Part Six: The New Tribal Revolution

“The important thing to see is that we were not ‘giving up’ something by being tribal. We were getting something by being tribal — something that would have been out of reach otherwise. We weren’t tribal because we were noble and altruistic; we were tribal because we were greedy and selfish.” Compare Brené’s focus on being enough as we are — that must mean not demanding that we be more noble and altruistic, and it becomes intrinsically easy to accept ourselves if we’re in a social structure in which greed and selfishness actually parlay into community and belonging.

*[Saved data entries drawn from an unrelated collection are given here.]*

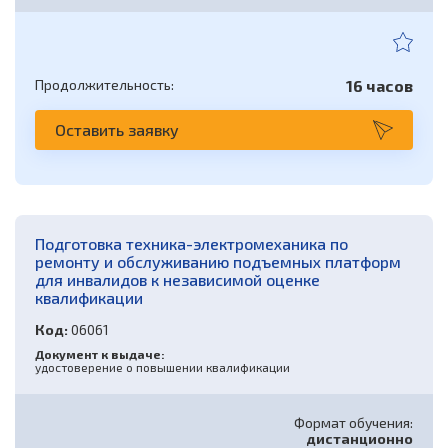
Продолжительность:
16 часов
Оставить заявку
Подготовка техника-электромеханика по
ремонту и обслуживанию подъемных платформ
для инвалидов к независимой оценке
квалификации
Код:
06061
Документ к выдаче:
удостоверение о повышении квалификации
Формат обучения:
дистанционно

“The tribe, in fact, is just a wonderfully efficient social organization that renders making a living easy for all — unlike civilization, which renders it easy for a privileged few and hard for the rest.” Compare Brené’s Guideposts on work and her inclination toward systems thinking — Quinn is pointing us to what would systemically foster the things her Guideposts indicate we should cultivate over the things they indicate we should let go of.

“It’s hard to know how to cope with this familiar bipolarity, which sees people as incapable of being anything but either totally selfish or totally altruistic. Like an on/off switch, they can only flop from one pole to the other. Tribal life functions in between these poles, and a tribe of totally altruistic individuals will fail as surely as a tribe of totally selfish individuals.” Compare Brené’s own focus on getting past either/or thinking to both/and.

“In hierarchical organizations, the boss is a supreme being. In tribal organizations, the boss is just another worker.” Compare Brené on power over vs. power with and on what makes for genuine leadership.

“Tribal people get more out of life.” Compare Brené on Wholehearted people and consider that tribalism may actually foster Wholeheartedness while, in civilization, Wholeheartedness remains rare and an uphill battle.

Part Seven: Beyond Civilization

“I failed to realize for a good long time that the other story was much simpler (much more ‘primitive’) than ours — and that I’d already articulated it. To my mind it’s the most beautiful story ever told.
There is no one right way for people to live.” Compare Brené’s criticisms of rigidity, conformity, etc.

“People will listen when they’re ready to listen and not before. Probably, once upon a time, you weren’t ready to listen. Let people come to it in their own time. Nagging or bullying will only alienate them.” The latter parallels Brené’s acknowledgment that shame is not an effective way to change people.